We discovered this issue during the first competitive tournament as the scanning system quickly became a point of contention. The players argued that if a map had a founding location which was superior to all others, the game would be won simply by whoever discovered that founding location first. These players were concerned primarily with a sense of fairness, which was a reasonable concern for the hardcore community because founding location is so important for high-level play in Offworld.

The solution was to start with the map fully revealed and then let players choose where to found, with a debt auction determining who gets to found first. (A counter starts at $200K debt and then goes down in real-time so that players who found earlier start the game with more debt, essentially “buying” their founding location on credit.) This option worked perfectly for our most competitive players and quickly became the de facto standard for online play.

However, the important point is that we made this change a full year before we shipped Offworld, so we had plenty of time to test and balance the mode, write AI for it, and decide how to introduce it to the player. If we did not have Early Access – even if we only had a small private beta – we would not have discovered this important issue until it was too late. There is no better argument for Early Access than learning about a problem while there is still plenty of time to fix it.

Source texts of formatted documents

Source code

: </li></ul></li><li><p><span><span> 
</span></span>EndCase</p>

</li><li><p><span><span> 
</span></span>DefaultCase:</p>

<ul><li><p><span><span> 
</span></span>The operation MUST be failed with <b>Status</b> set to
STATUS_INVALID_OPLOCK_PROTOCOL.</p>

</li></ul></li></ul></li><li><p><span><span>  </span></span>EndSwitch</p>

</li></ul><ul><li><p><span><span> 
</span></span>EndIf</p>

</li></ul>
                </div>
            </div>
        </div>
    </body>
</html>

Problem A - The Offworld passage names what the team had time to do because the change came a full year before release. List each of those things.
Problem B - Pick up the Offworld passage after its final sentence and continue it.

Answer section A -
- Test the mode
- Balance the mode
- Write AI for it
- Decide how to introduce it to the player

Answer section B -
2 – Live Experimentation

One crucial aspect to doing Early Access right is figuring out how to update the game while also keeping it playable. A good example of how this can go wrong is the Corpse and Hound update from Darkest Dungeon (see Tyler Sigman’s 2016 GDC postmortem) which put the developers at odds with a vocal portion of their community. This type of conflict is paradoxical – the point of Early Access is to be able to change the game for a live audience and yet players can punish developers for doing exactly that.

We were very careful about how we rolled out changes while also maintaining the position that the point of Early Access was live experimentation, so we would be fearless in that regard. We took a number of steps to meet these two conflicting goals. First, we released major updates slowly so that casual players would not experience random bugs during normal play. Then, to get feedback on our most recent changes, we created a Steam branch entitled “next_version” which we updated multiple times per week. (This branch was password protected, but we shared the password publicly so that it was essentially an ongoing opt-in patch for our hardcore community.) We felt free to make any changes we wanted to on this branch; if players were upset by a change, they could always just switch back to the main version. Our core community knew that we wanted to hear feedback about this version, so they were excited to jump onto the branch, see what was new, and let us know how they felt about it. Most importantly, they were never blindsided by a change because the next_version branch was constantly updated.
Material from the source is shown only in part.